Or dealing with your critics, trolls, enemies etc.
Recently I wrote an article which went viral on a local website I freelance for. It’s about me and my girlfriend. It got thousands for shares and yep, a slew of different reactions. I happen to know it was shared in several different forums too.
Of course, there were haters. I know only because a friend told me about it. I always ignore the critics and unfounded comments.
But I’m glad it all happened. It made me go deep and research on how to deal with haters and I was surprised how much this topic touched on human behavior and psychology.
It goes beyond simple ignorance and “haters, gonna hate”, as the internet saying goes.
1) It’s not be hated or loved. It’s be judged or ignored.
Credit goes to Seth Godin for this brilliant insight.
“You’ll be judged. Or you’ll be ignored.” And those are pretty much the only two choices there is.
The former doesn’t feel good of course. It’s uncomfortable, hurtful and even plain weird, especially when it has to do with other people.
But this is something you have to accept if you want to be remarkable; to stand out. You can’t ever achieve any of these if you’re playing it safe all the time. That’s the way to get ignored.
So when you’re dealing with your haters, don’t take it too hard as if people are out to dish out pain and suffering on you. They’re only judging you.
That’s better than being ignored as that’d mean who you are and what you’re doing isn’t worth a damn.
2) Stop putting a piece of yourself in what you do
And credit goes to Tucker Max for this one.
When asked why people tend to obsess over a bad review of a book over a high number of good ones, he said:
“If you are doing that, you need to ask yourself ‘why does the positive not matter and the negative does?’ You are attaching your identity to the book, so you see an attack on the book as an attack on yourself. The question that needs to come is ‘what is missing from my life that I have to attach my identity to this piece of art I produce?’”
So indeed, all too often we tend to take things so seriously that we subconsciously attach a part of ourselves in what we do. When haters hate on it, we take it as ourselves, our identities being attacked.

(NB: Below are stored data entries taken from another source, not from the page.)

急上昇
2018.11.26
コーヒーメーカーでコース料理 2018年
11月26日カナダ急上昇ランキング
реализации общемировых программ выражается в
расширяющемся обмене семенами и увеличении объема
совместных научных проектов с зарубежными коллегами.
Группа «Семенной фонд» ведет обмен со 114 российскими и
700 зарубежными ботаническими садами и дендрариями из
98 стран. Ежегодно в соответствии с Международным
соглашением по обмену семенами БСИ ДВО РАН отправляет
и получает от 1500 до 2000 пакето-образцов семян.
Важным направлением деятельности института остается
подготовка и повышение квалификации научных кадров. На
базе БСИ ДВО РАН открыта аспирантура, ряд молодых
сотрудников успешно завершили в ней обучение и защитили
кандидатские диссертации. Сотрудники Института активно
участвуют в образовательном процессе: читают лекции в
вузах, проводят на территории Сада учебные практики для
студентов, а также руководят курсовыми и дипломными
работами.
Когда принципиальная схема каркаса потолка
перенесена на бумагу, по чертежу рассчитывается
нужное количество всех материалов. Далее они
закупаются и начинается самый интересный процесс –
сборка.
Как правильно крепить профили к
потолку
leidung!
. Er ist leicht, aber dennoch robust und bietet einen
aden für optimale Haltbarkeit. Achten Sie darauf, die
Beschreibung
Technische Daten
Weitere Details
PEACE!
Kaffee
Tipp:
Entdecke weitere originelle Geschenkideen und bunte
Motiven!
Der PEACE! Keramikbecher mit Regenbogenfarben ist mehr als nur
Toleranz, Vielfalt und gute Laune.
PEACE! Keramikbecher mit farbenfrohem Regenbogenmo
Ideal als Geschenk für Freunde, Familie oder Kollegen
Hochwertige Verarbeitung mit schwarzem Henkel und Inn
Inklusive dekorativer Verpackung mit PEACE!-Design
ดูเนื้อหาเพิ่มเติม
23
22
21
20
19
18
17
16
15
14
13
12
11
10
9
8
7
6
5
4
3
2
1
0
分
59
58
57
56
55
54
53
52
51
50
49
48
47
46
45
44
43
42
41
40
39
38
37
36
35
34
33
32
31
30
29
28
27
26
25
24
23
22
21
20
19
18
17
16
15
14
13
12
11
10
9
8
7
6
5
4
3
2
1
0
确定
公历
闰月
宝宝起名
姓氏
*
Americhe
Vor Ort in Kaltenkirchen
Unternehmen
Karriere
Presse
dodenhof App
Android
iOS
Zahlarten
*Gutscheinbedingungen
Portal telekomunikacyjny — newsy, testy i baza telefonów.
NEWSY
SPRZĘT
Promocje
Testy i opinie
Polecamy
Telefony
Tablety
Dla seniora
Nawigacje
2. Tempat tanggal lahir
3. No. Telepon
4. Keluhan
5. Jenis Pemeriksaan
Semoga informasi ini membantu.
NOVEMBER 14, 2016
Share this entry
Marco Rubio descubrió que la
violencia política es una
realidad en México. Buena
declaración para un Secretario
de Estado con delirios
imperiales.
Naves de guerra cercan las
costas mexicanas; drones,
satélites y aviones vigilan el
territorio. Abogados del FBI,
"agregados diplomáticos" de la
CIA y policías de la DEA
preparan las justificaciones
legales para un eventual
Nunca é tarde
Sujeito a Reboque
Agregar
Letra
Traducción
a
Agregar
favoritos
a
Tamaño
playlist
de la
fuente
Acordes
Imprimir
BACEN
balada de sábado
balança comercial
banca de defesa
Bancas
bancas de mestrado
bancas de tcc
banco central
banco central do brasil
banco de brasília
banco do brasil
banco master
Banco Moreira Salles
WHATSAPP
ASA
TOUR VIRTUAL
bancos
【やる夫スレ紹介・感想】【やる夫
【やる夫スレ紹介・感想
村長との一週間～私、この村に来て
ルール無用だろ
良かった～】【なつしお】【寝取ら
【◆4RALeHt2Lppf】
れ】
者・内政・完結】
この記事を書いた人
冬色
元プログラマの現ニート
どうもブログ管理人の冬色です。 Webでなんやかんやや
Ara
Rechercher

I can’t say I’m an expert on this psychological aspect, but I think it boils down to improving many different areas in our lives.
It’s not just about distraction. It’s about focusing our energy on other things that actually mean something to us, so much so it drowns out the negative. For a simple example, perhaps you finally won first place in a competition of your favorite sport. You can bring that confidence to work and tell yourself, “Boss is picking on my work? Whatever. I just won first place. Nothing is going to take that away from me.”
3) Hate and anger are mere manifestations of fear
Credit goes to James Altucher for this insight.
Behind every piece of hateful and angry energy is fear. People attack others because they’re crying for help.
When somebody calls you ugly, they probably have a fear of being judged on their physical appearance. When somebody calls you a waste of time, they probably know they’re growing up too fast and aren’t doing what they really want.
When somebody is hating, they’re definitely angry and having a bad day.
So don’t ever take it personally. It’s never about you. What your haters say or do is a reflection of their own lives.
4) Out of sight, out of mind
Unbeknownst to what I can probably think is a lot of my haters, I’m actually no longer on Facebook. I quit months ago.
While all the hating was happening, I was busy doing whatever it is I want in exactly the way I want. Effectively, every reaction had zero effect on me.
Now, I’m sure most people would say something like, “But Alden. The hating is still going on. Just because you aren’t there doesn’t mean it doesn’t exist.”
That’s true. But that’s not the point.
The point is I’ve created time and space for myself to do the things I want, hence creating the self-confidence I need so I don’t attach myself to my writing and start taking things so personally.
It’s not about whether it exists or not. It is always there. The hate will never disappear (because we’re all judgmental).
But see how I only allow what counts to really count in my life?
You can’t reason with hate, hence fear. They’re feelings that need to fester on their own.
You on the other hand, should just focus on your own life. You can’t improve if you keep looking on from or at the dark side.